Activity: When the records are reproduced, each one must match exactly, and no picture may be kept.

Dataset records:

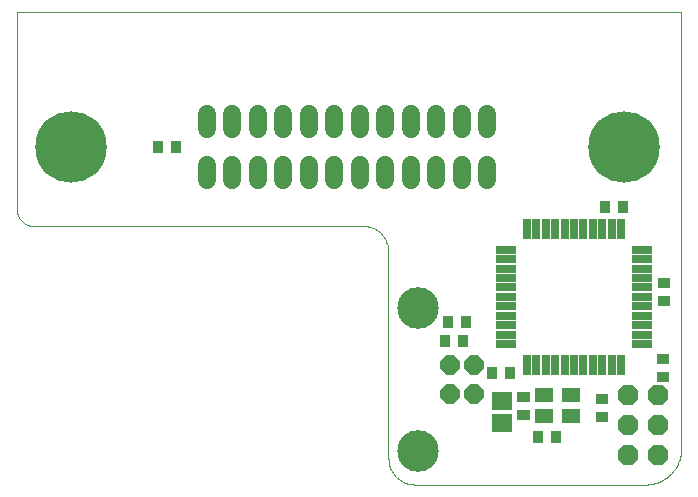
<source format=gbs>
G75*
%MOIN*%
%OFA0B0*%
%FSLAX24Y24*%
%IPPOS*%
%LPD*%
%AMOC8*
5,1,8,0,0,1.08239X$1,22.5*
%
%ADD10C,0.0039*%
%ADD11C,0.0600*%
%ADD12C,0.2380*%
%ADD13OC8,0.0680*%
%ADD14R,0.0356X0.0434*%
%ADD15R,0.0434X0.0356*%
%ADD16R,0.0671X0.0592*%
%ADD17R,0.0671X0.0316*%
%ADD18R,0.0316X0.0671*%
%ADD19OC8,0.0654*%
%ADD20C,0.1386*%
%ADD21R,0.0592X0.0513*%
D10*
X011639Y008800D02*
X011696Y008798D01*
X011753Y008793D01*
X011810Y008783D01*
X011865Y008770D01*
X011920Y008754D01*
X011974Y008733D01*
X012026Y008710D01*
X012077Y008683D01*
X012125Y008653D01*
X012172Y008619D01*
X012216Y008583D01*
X012258Y008544D01*
X012297Y008502D01*
X012333Y008458D01*
X012367Y008411D01*
X012397Y008363D01*
X012424Y008312D01*
X012447Y008260D01*
X012468Y008206D01*
X012484Y008151D01*
X012497Y008096D01*
X012507Y008039D01*
X012512Y007982D01*
X012514Y007925D01*
X012514Y001050D01*
X012516Y000993D01*
X012521Y000936D01*
X012531Y000879D01*
X012544Y000824D01*
X012560Y000769D01*
X012581Y000715D01*
X012604Y000663D01*
X012631Y000613D01*
X012661Y000564D01*
X012695Y000517D01*
X012731Y000473D01*
X012770Y000431D01*
X012812Y000392D01*
X012856Y000356D01*
X012903Y000322D01*
X012952Y000292D01*
X013002Y000265D01*
X013054Y000242D01*
X013108Y000221D01*
X013163Y000205D01*
X013218Y000192D01*
X013275Y000182D01*
X013332Y000177D01*
X013389Y000175D01*
X021014Y000175D01*
X022264Y001300D02*
X022264Y015925D01*
X000139Y015925D01*
X000139Y009300D01*
X000141Y009256D01*
X000147Y009213D01*
X000156Y009171D01*
X000169Y009129D01*
X000186Y009089D01*
X000206Y009050D01*
X000229Y009013D01*
X000256Y008979D01*
X000285Y008946D01*
X000318Y008917D01*
X000352Y008890D01*
X000389Y008867D01*
X000428Y008847D01*
X000468Y008830D01*
X000510Y008817D01*
X000552Y008808D01*
X000595Y008802D01*
X000639Y008800D01*
X011639Y008800D01*
X021015Y000176D02*
X021081Y000174D01*
X021148Y000176D01*
X021214Y000182D01*
X021280Y000192D01*
X021346Y000205D01*
X021410Y000222D01*
X021474Y000242D01*
X021536Y000266D01*
X021597Y000294D01*
X021656Y000324D01*
X021713Y000358D01*
X021768Y000396D01*
X021822Y000436D01*
X021872Y000479D01*
X021921Y000525D01*
X021966Y000574D01*
X022009Y000625D01*
X022049Y000678D01*
X022086Y000734D01*
X022120Y000792D01*
X022150Y000851D01*
X022177Y000912D01*
X022201Y000974D01*
X022221Y001038D01*
X022237Y001103D01*
X022250Y001168D01*
X022259Y001234D01*
X022264Y001301D01*
D11*
X015814Y010315D02*
X015814Y010835D01*
X014964Y010835D02*
X014964Y010315D01*
X014114Y010315D02*
X014114Y010835D01*
X013264Y010835D02*
X013264Y010315D01*
X012414Y010315D02*
X012414Y010835D01*
X011564Y010835D02*
X011564Y010315D01*
X010714Y010315D02*
X010714Y010835D01*
X009864Y010835D02*
X009864Y010315D01*
X009014Y010315D02*
X009014Y010835D01*
X008164Y010835D02*
X008164Y010315D01*
X007314Y010315D02*
X007314Y010835D01*
X006464Y010835D02*
X006464Y010315D01*
X006464Y012015D02*
X006464Y012535D01*
X007314Y012535D02*
X007314Y012015D01*
X008164Y012015D02*
X008164Y012535D01*
X009014Y012535D02*
X009014Y012015D01*
X009864Y012015D02*
X009864Y012535D01*
X010714Y012535D02*
X010714Y012015D01*
X011564Y012015D02*
X011564Y012535D01*
X012414Y012535D02*
X012414Y012015D01*
X013264Y012015D02*
X013264Y012535D01*
X014114Y012535D02*
X014114Y012015D01*
X014964Y012015D02*
X014964Y012535D01*
X015814Y012535D02*
X015814Y012015D01*
D12*
X020349Y011425D03*
X001929Y011425D03*
D13*
X020514Y003175D03*
X021514Y003175D03*
X021514Y002175D03*
X020514Y002175D03*
X020514Y001175D03*
X021514Y001175D03*
D14*
X018090Y001766D03*
X017490Y001766D03*
G36*
X016790Y002314D02*
X016789Y002669D01*
X017222Y002672D01*
X017223Y002317D01*
X016790Y002314D01*
G37*
G36*
X016786Y002914D02*
X016785Y003269D01*
X017218Y003272D01*
X017219Y002917D01*
X016786Y002914D01*
G37*
X016578Y003905D03*
X015978Y003905D03*
X014987Y004976D03*
X014387Y004976D03*
X014492Y005580D03*
X015092Y005580D03*
X019721Y009431D03*
X020321Y009431D03*
X005439Y011425D03*
X004839Y011425D03*
D15*
X019623Y003017D03*
X019623Y002417D03*
X021658Y003766D03*
X021658Y004366D03*
X021685Y006277D03*
X021685Y006877D03*
D16*
X016314Y002976D03*
X016314Y002228D03*
D17*
X016434Y004854D03*
X016434Y005169D03*
X016434Y005484D03*
X016434Y005799D03*
X016434Y006114D03*
X016434Y006429D03*
X016434Y006744D03*
X016434Y007059D03*
X016434Y007374D03*
X016434Y007689D03*
X016434Y008003D03*
X020962Y008003D03*
X020962Y007689D03*
X020962Y007374D03*
X020962Y007059D03*
X020962Y006744D03*
X020962Y006429D03*
X020962Y006114D03*
X020962Y005799D03*
X020962Y005484D03*
X020962Y005169D03*
X020962Y004854D03*
D18*
X020273Y004165D03*
X019958Y004165D03*
X019643Y004165D03*
X019328Y004165D03*
X019013Y004165D03*
X018698Y004165D03*
X018383Y004165D03*
X018068Y004165D03*
X017753Y004165D03*
X017438Y004165D03*
X017123Y004165D03*
X017123Y008692D03*
X017438Y008692D03*
X017753Y008692D03*
X018068Y008692D03*
X018383Y008692D03*
X018698Y008692D03*
X019013Y008692D03*
X019328Y008692D03*
X019643Y008692D03*
X019958Y008692D03*
X020273Y008692D03*
D19*
X015369Y004167D03*
X014581Y004167D03*
X014581Y003183D03*
X015369Y003183D03*
D20*
X013514Y001305D03*
X013514Y006045D03*
D21*
X017687Y003154D03*
X017687Y002446D03*
X018592Y002446D03*
X018592Y003154D03*
M02*

</source>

Response to the task:
<source format=gbs>
G75*
%MOIN*%
%OFA0B0*%
%FSLAX24Y24*%
%IPPOS*%
%LPD*%
%AMOC8*
5,1,8,0,0,1.08239X$1,22.5*
%
%ADD10C,0.0039*%
%ADD11C,0.0600*%
%ADD12C,0.2380*%
%ADD13OC8,0.0680*%
%ADD14R,0.0356X0.0434*%
%ADD15R,0.0434X0.0356*%
%ADD16R,0.0671X0.0592*%
%ADD17R,0.0671X0.0316*%
%ADD18R,0.0316X0.0671*%
%ADD19OC8,0.0654*%
%ADD20C,0.1386*%
%ADD21R,0.0592X0.0513*%
D10*
X011639Y008800D02*
X011696Y008798D01*
X011753Y008793D01*
X011810Y008783D01*
X011865Y008770D01*
X011920Y008754D01*
X011974Y008733D01*
X012026Y008710D01*
X012077Y008683D01*
X012125Y008653D01*
X012172Y008619D01*
X012216Y008583D01*
X012258Y008544D01*
X012297Y008502D01*
X012333Y008458D01*
X012367Y008411D01*
X012397Y008363D01*
X012424Y008312D01*
X012447Y008260D01*
X012468Y008206D01*
X012484Y008151D01*
X012497Y008096D01*
X012507Y008039D01*
X012512Y007982D01*
X012514Y007925D01*
X012514Y001050D01*
X012516Y000993D01*
X012521Y000936D01*
X012531Y000879D01*
X012544Y000824D01*
X012560Y000769D01*
X012581Y000715D01*
X012604Y000663D01*
X012631Y000613D01*
X012661Y000564D01*
X012695Y000517D01*
X012731Y000473D01*
X012770Y000431D01*
X012812Y000392D01*
X012856Y000356D01*
X012903Y000322D01*
X012952Y000292D01*
X013002Y000265D01*
X013054Y000242D01*
X013108Y000221D01*
X013163Y000205D01*
X013218Y000192D01*
X013275Y000182D01*
X013332Y000177D01*
X013389Y000175D01*
X021014Y000175D01*
X022264Y001300D02*
X022264Y015925D01*
X000139Y015925D01*
X000139Y009300D01*
X000141Y009256D01*
X000147Y009213D01*
X000156Y009171D01*
X000169Y009129D01*
X000186Y009089D01*
X000206Y009050D01*
X000229Y009013D01*
X000256Y008979D01*
X000285Y008946D01*
X000318Y008917D01*
X000352Y008890D01*
X000389Y008867D01*
X000428Y008847D01*
X000468Y008830D01*
X000510Y008817D01*
X000552Y008808D01*
X000595Y008802D01*
X000639Y008800D01*
X011639Y008800D01*
X021015Y000176D02*
X021081Y000174D01*
X021148Y000176D01*
X021214Y000182D01*
X021280Y000192D01*
X021346Y000205D01*
X021410Y000222D01*
X021474Y000242D01*
X021536Y000266D01*
X021597Y000294D01*
X021656Y000324D01*
X021713Y000358D01*
X021768Y000396D01*
X021822Y000436D01*
X021872Y000479D01*
X021921Y000525D01*
X021966Y000574D01*
X022009Y000625D01*
X022049Y000678D01*
X022086Y000734D01*
X022120Y000792D01*
X022150Y000851D01*
X022177Y000912D01*
X022201Y000974D01*
X022221Y001038D01*
X022237Y001103D01*
X022250Y001168D01*
X022259Y001234D01*
X022264Y001301D01*
D11*
X015814Y010315D02*
X015814Y010835D01*
X014964Y010835D02*
X014964Y010315D01*
X014114Y010315D02*
X014114Y010835D01*
X013264Y010835D02*
X013264Y010315D01*
X012414Y010315D02*
X012414Y010835D01*
X011564Y010835D02*
X011564Y010315D01*
X010714Y010315D02*
X010714Y010835D01*
X009864Y010835D02*
X009864Y010315D01*
X009014Y010315D02*
X009014Y010835D01*
X008164Y010835D02*
X008164Y010315D01*
X007314Y010315D02*
X007314Y010835D01*
X006464Y010835D02*
X006464Y010315D01*
X006464Y012015D02*
X006464Y012535D01*
X007314Y012535D02*
X007314Y012015D01*
X008164Y012015D02*
X008164Y012535D01*
X009014Y012535D02*
X009014Y012015D01*
X009864Y012015D02*
X009864Y012535D01*
X010714Y012535D02*
X010714Y012015D01*
X011564Y012015D02*
X011564Y012535D01*
X012414Y012535D02*
X012414Y012015D01*
X013264Y012015D02*
X013264Y012535D01*
X014114Y012535D02*
X014114Y012015D01*
X014964Y012015D02*
X014964Y012535D01*
X015814Y012535D02*
X015814Y012015D01*
D12*
X020349Y011425D03*
X001929Y011425D03*
D13*
X020514Y003175D03*
X021514Y003175D03*
X021514Y002175D03*
X020514Y002175D03*
X020514Y001175D03*
X021514Y001175D03*
D14*
X018090Y001766D03*
X017490Y001766D03*
G36*
X016790Y002314D02*
X016789Y002669D01*
X017222Y002672D01*
X017223Y002317D01*
X016790Y002314D01*
G37*
G36*
X016786Y002914D02*
X016785Y003269D01*
X017218Y003272D01*
X017219Y002917D01*
X016786Y002914D01*
G37*
X016578Y003905D03*
X015978Y003905D03*
X014987Y004976D03*
X014387Y004976D03*
X014492Y005580D03*
X015092Y005580D03*
X019721Y009431D03*
X020321Y009431D03*
X005439Y011425D03*
X004839Y011425D03*
D15*
X019623Y003017D03*
X019623Y002417D03*
X021658Y003766D03*
X021658Y004366D03*
X021685Y006277D03*
X021685Y006877D03*
D16*
X016314Y002976D03*
X016314Y002228D03*
D17*
X016434Y004854D03*
X016434Y005169D03*
X016434Y005484D03*
X016434Y005799D03*
X016434Y006114D03*
X016434Y006429D03*
X016434Y006744D03*
X016434Y007059D03*
X016434Y007374D03*
X016434Y007689D03*
X016434Y008003D03*
X020962Y008003D03*
X020962Y007689D03*
X020962Y007374D03*
X020962Y007059D03*
X020962Y006744D03*
X020962Y006429D03*
X020962Y006114D03*
X020962Y005799D03*
X020962Y005484D03*
X020962Y005169D03*
X020962Y004854D03*
D18*
X020273Y004165D03*
X019958Y004165D03*
X019643Y004165D03*
X019328Y004165D03*
X019013Y004165D03*
X018698Y004165D03*
X018383Y004165D03*
X018068Y004165D03*
X017753Y004165D03*
X017438Y004165D03*
X017123Y004165D03*
X017123Y008692D03*
X017438Y008692D03*
X017753Y008692D03*
X018068Y008692D03*
X018383Y008692D03*
X018698Y008692D03*
X019013Y008692D03*
X019328Y008692D03*
X019643Y008692D03*
X019958Y008692D03*
X020273Y008692D03*
D19*
X015369Y004167D03*
X014581Y004167D03*
X014581Y003183D03*
X015369Y003183D03*
D20*
X013514Y001305D03*
X013514Y006045D03*
D21*
X017687Y003154D03*
X017687Y002446D03*
X018592Y002446D03*
X018592Y003154D03*
M02*

</source>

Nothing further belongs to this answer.